Reading out the file we found, we got a string in place of the Wordlist directory path. Seems like a base 64 encoded string, we can decode it using Cyberchef. That gives us, the directory of the wordlist.
As per the above text, the password did start with “ebq”. So, we will try to find files that has a word starting with the former.
grep -iRl "ebq"
less Ulpsmt
ebqattle
Question 4 – Find the SSH password of the user James. What is the password?
We will start with decrypting the sql backup password, we have found earlier.

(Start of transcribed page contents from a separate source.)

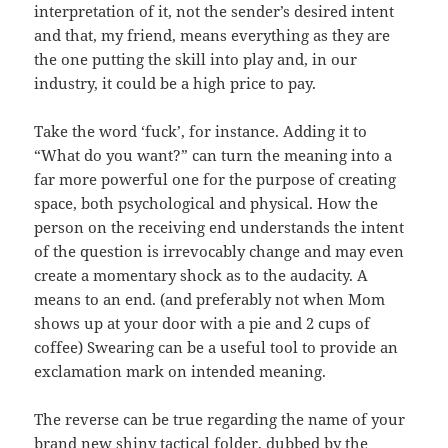
interpretation of it, not the sender’s desired intent
and that, my friend, means everything as they are
the one putting the skill into play and, in our
industry, it could be a high price to pay.
Take the word ‘fuck’, for instance. Adding it to
“What do you want?” can turn the meaning into a
far more powerful one for the purpose of creating
space, both psychological and physical. How the
person on the receiving end understands the intent
of the question is irrevocably change and may even
create a momentary shock as to the audacity. A
means to an end. (and preferably not when Mom
shows up at your door with a pie and 2 cups of
coffee) Swearing can be a useful tool to provide an
exclamation mark on intended meaning.
The reverse can be true regarding the name of your
brand new shiny tactical folder, dubbed by the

gpg 2020-08-13.zip.gpg unzip 2020-08-13.zip
mysql -u sameer -p
Password to login in the Mysql database – password
source employees.sql show databases; use employees; show tables;
select * from employees where first_name like "james";
vuimaxcullings
Question 5 – SSH as james and change the user to root?
Done
sudo su
Question 6 – What is the root flag?
Flag{6$8$hyJSJ3KDJ3881}
Conclusion:
So, that was it. We conquered this room as well. Summarizing the above room, we first start with finding files using the “find” command and then slowly navigates into the system. Further, we have a introduction on the topics of hashes. Moving ahead, we identify and crack the hashes. Along with that, we wet our feet in some base64 decoding followed by the encryption and decryption of some gpg files. Next, we learned how we can read the sql databases using the command line. Finally, we completed the room with a final challenge, which test our skills on all the above mentioned topics. On that note, i will bid a goodbye but remember always to “Hack the Planet”.